HOLMEN, Wis. -- Many high school students have a dream of what their life will be like after they graduate.
"After high school, I'd like to go to technical college and then maybe start with some career," said Austin Stolt, Holmen High School junior. "And maybe later in the future go back to a university for four years or something."
Austin is a Holmen High School junior, but he doesn't walk the halls of this building.
"I kind of skipped a lot of school and I started to become truant," said Stolt.
In January, Austin was enrolled in the Holmen School District ACE program which stands for Aquiring Credits Electronically.
"I was up for anything because normal school just wasn't working for me," said Stolt.
ACE, which is now housed in Christ the King Church in Holmen, was created eleven years ago and has been lead by Ms. Zindorf.
"We were seeing many students who didn't want to conform, and who didn't have the tools that are needed to work effectively in a crowded classroom of upwards of 35 kids in one classroom and one teacher," said Rita Zindorf, ACE program teacher.

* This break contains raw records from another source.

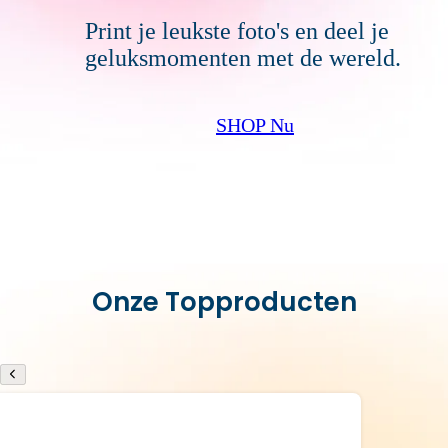
Print je leukste foto's en deel je
geluksmomenten met de wereld.
SHOP Nu
Onze Topproducten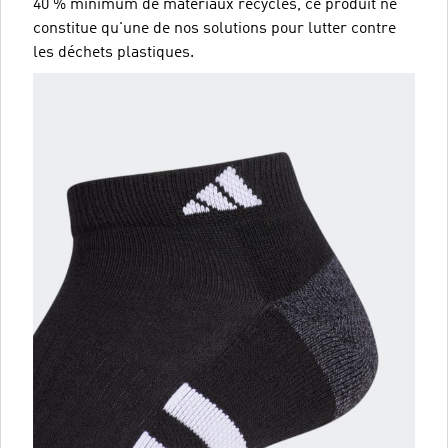
40 % minimum de matériaux recyclés, ce produit ne
constitue qu'une de nos solutions pour lutter contre
les déchets plastiques.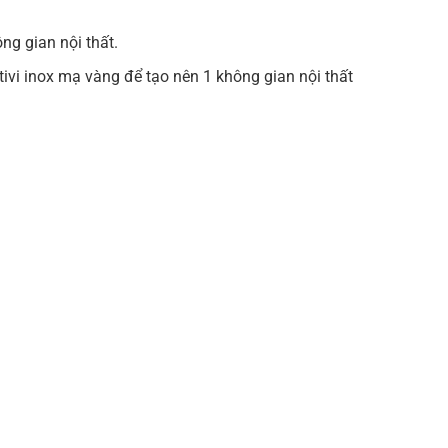
ng gian nội thất.
ivi inox mạ vàng để tạo nên 1 không gian nội thất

So, to help students who were struggling with a traditional classroom, the ACE program was developed which uses a computer-based curriculum to teach students the lessons they need to receive their diploma.
"They're learning the same curriculum, but it's a little bit motified and as much as it meets the Wisconsin standards, but it's electronic,"said Zindorf. "So, the same assignments are not given."
The ACE program also offers more one-on-one interaction between the students and the teacher, almost daily communication with parents or guardians, and a small setting of only 13 students which opens the door for discussions if someone is having a bad day.
"I give them some time to talk about it... not long," said Zindorf. "A little bit of time to talk about it. Maybe I'll let them go for a walk outside. Maybe I'll let them chat with a friend a bit. But then we have to get down to work. Now, in a regular classroom of 35 students, a teacher cannot have the time to do that. They simply cannot stop their day to mentor one student. So, that is a huge difference in this program."
District Administrators say programs like ACE are important because their ultimate goal is to make sure every child graduates and is prepared for life after high school.
"It's important to have them in place because first of all, it's our obligation to make sure our students are educated," said Richard Johnson, Holmen School District director of pupil services. "Secondly, there is a cost in the long run to having students who have not graduated from school in terms of economic potential, connection with the community, and civic responsibility."
"We at Holmen, and many of the schools in the state of Wisconsin, are embracing all learners," said Zindorf. "What do we have to do? What can we do together to make sure that this student graduates?"
The Wisconsin Department of Public Instruction says programs like ACE are a great example of alternative education that helps prevent kids from suspension, expulsion or ultimately not receiving their diploma.
"We want all students to do their best to be appropriate citizens, to love each other and their families, and to move forward," said Zindorf.
The ACE program is doing just that for Austin.
"It seems like I've kind of grown up since I've been here," said Stolt. "I started to focus more on school and just don't do as many bad things as I used to . I just kind of became a better person since I've been here."